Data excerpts
^^^^

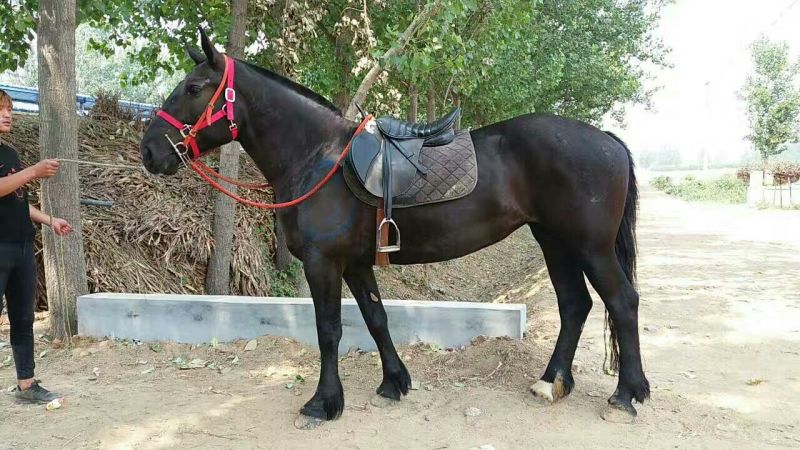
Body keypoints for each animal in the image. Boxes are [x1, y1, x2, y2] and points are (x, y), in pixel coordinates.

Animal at [140, 29, 649, 428]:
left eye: (193, 87)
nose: (149, 151)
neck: (318, 156)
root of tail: (607, 140)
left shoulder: (323, 264)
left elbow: (329, 330)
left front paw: (323, 403)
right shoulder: (356, 264)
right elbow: (376, 318)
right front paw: (394, 382)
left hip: (591, 247)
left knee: (622, 302)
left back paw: (626, 395)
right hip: (555, 243)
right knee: (575, 305)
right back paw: (551, 383)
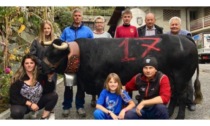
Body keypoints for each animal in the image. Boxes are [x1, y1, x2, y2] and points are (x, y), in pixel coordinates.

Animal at [42, 34, 202, 118]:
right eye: (46, 51)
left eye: (54, 54)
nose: (41, 66)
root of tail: (185, 37)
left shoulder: (100, 81)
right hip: (171, 77)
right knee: (173, 94)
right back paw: (168, 112)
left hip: (181, 77)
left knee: (181, 95)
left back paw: (179, 116)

^^^^

§ **ASSIGNMENT**
Images stay out, but the rest of the data above must be repeated exactly.

§ **RESPONSE**
Body keypoints for each animal in the image. Boxes are [x1, y1, x2, y2] and points are (x, y), in pixel coordinates.

Animal at [140, 29, 649, 428]:
left eye: (193, 87)
nose: (149, 151)
neck: (318, 156)
root of tail: (607, 140)
left shoulder: (323, 264)
left elbow: (329, 330)
left front paw: (323, 403)
right shoulder: (356, 264)
right elbow: (376, 318)
right front paw: (394, 382)
left hip: (591, 247)
left knee: (622, 302)
left back paw: (626, 395)
right hip: (555, 243)
right knee: (575, 305)
right back paw: (551, 383)
Body keypoints for each animal in the image. Boxes are [x1, y1, x2, y2] and points are (x, y), in pixel coordinates.

Animal at [42, 34, 202, 118]:
right eye: (46, 51)
left eye: (54, 54)
nose: (41, 66)
root of tail: (185, 37)
left shoulder: (100, 81)
right hip: (171, 77)
right knee: (173, 94)
right back paw: (168, 112)
left hip: (181, 77)
left knee: (181, 95)
left back paw: (179, 116)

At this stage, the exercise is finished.